Por Guilherme Henrique Pereira*
O Estado do Espírito Santo tem características muito interessantes para estudos sobre o desenvolvimento econômico e sobre as políticas de promoção dos investimentos. Formado por um pequeno território, incrustado na região mais rica do país, há pouco mais de meio século exibia alto nível de pobreza. Por essa razão, se tornou generoso na implementação de políticas ditas de desenvolvimento. Exibe hoje nível elevado de renda per capita, alcançado muito mais em razão de grandes plantas industriais que viram nesse território fatores locacionais positivos para o seu ramo de negócio, do que como resultado de um projeto da elite capixaba. Portanto, um processo de melhoria de indicadores econômicos não orgânico e, como tal, dificilmente terá continuidade em face do novo padrão tecnológico que move o mundo atual.
Haveria algo que dificulta a formação de um projeto regional de desenvolvimento mais dinâmico, mais corretor das desigualdades de renda, de bem estar, de riqueza e de distribuição dos recursos naturais entre gerações?
SHAYDER (2017) (1) apresenta uma tese bastante interessante sobre a propagação de um discurso que coloca o ES como o território abandonado pelo poder central, perseguido pelos demais estados, esquecido nos orçamentos federais e assim por diante.
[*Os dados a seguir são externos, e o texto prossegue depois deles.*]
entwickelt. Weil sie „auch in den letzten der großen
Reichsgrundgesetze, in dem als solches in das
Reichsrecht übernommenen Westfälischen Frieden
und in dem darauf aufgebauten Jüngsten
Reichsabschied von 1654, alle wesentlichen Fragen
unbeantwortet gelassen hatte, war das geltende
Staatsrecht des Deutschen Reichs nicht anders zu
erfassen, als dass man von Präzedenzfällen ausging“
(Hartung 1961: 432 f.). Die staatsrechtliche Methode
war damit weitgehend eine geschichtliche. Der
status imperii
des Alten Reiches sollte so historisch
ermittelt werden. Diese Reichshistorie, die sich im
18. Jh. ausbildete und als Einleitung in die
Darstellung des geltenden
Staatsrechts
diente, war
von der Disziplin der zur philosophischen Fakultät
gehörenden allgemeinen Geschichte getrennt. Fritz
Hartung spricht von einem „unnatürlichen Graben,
De fato, este discurso aparece na maioria dos governantes desde o século XIX, para alguns autores, aliás, já estava presente nas lamentações do Donatário, Vasco Fernandes Coutinho. Para SHAYDER (2017), de tanto ser repetido acaba se tornando o mito fundador do Estado do Espírito Santo.
Sugere aquele autor que as elites locais ao incorporarem esse discurso, ainda muito utilizado neste início de século XXI, o fazem como forma de obter apoio para os seus planos. Somos pequenos, frágeis do ponto de vista econômico, deficientes em recursos, perseguidos, portanto, temos que fortalecer a nossa união. Em torno de ...? Claro, por acaso, em torno do meu projeto político que lhes apresento agora e que eu sou a liderança certa para executá-lo. O argumento também foi, e ainda é, muito utilizado para justificar os fracassos sofridos. Não alcançamos os resultados esperados porque há culpados, ou seja os demais estados que esmagam o ES e a União que não o apoia realizando aqui os investimentos que os capixabas merecem.
SHAYDER (2017) registrou com precisão a trajetória do discurso que consolida, segundo ele, um sentimento de inferioridade do capixaba e uma narrativa de desculpas da elite dirigente. Terá sucesso em convencer a todos de que se trata de um mito?
Os processos históricos não são de fácil percepção, talvez porque levam tempo para o seu desenvolvimento e, por isso mesmo, quase impossível de serem compreendidos em tempo real. No entanto, é necessário especular como forma de contribuir para o planejamento das ações presentes em favor de um futuro desejável. É este risco da especulação bem intencionada que quero correr aqui.
No último quinto de século a população capixaba vem acompanhando eventos muito significativos para a sua história, isto porque alteram condicionantes que, para o bem ou para o mal, definiram os contornos de sua trajetória econômica e social. Dentre eles destacamos o auge e o declínio da subordinação das políticas do governo local aos interesses do comércio com o exterior. O auge e o declínio das influências de uma rede de negócios do capitalismo de compadrio associado ao crime organizado. O surgimento da oportunidade de ingresso em uma parte da cadeia de negócios com o petróleo que, na fase atual de exploração no pré-sal, requer o desenvolvimento de tecnologias e produtos novos.
No campo da política, acaba de vir a público uma renúncia de candidatura ao Governo estadual, abrindo espaço para novas possibilidades. Isso porque a liderança forte e competente nas articulações partidárias, responsáveis pelo sucesso pessoal nas urnas, desperdiçou a oportunidade que lhe dava o comando absoluto, reafirmando a tese SHAYDER em vez de formar novas lideranças e construir um projeto novo.
Minha hipótese é de que esse acontecimento é o mais importante do cenário político dos últimos anos. Um fato na política que complementa os eventos que já estavam em curso e que, no conjunto, abrem uma janela de oportunidade para o surgimento de novas rotas para o desenvolvimento social, econômico e político. Será que as novas lideranças a caminho serão capazes de perceber essa oportunidade? Será que serão capazes de facilitar a aceleração do processo civilizatório em direção aos níveis desejáveis de bem-estar da população presente e futura?
(1) SHAYDER, José Pontes, Passado a Limpo, o Estado capixaba e o seu mito fundador, Edição do Autor, Cachoeiro de Itapemirim (ES), 2017.
* Economista, Doutor em Ciências Econômicas.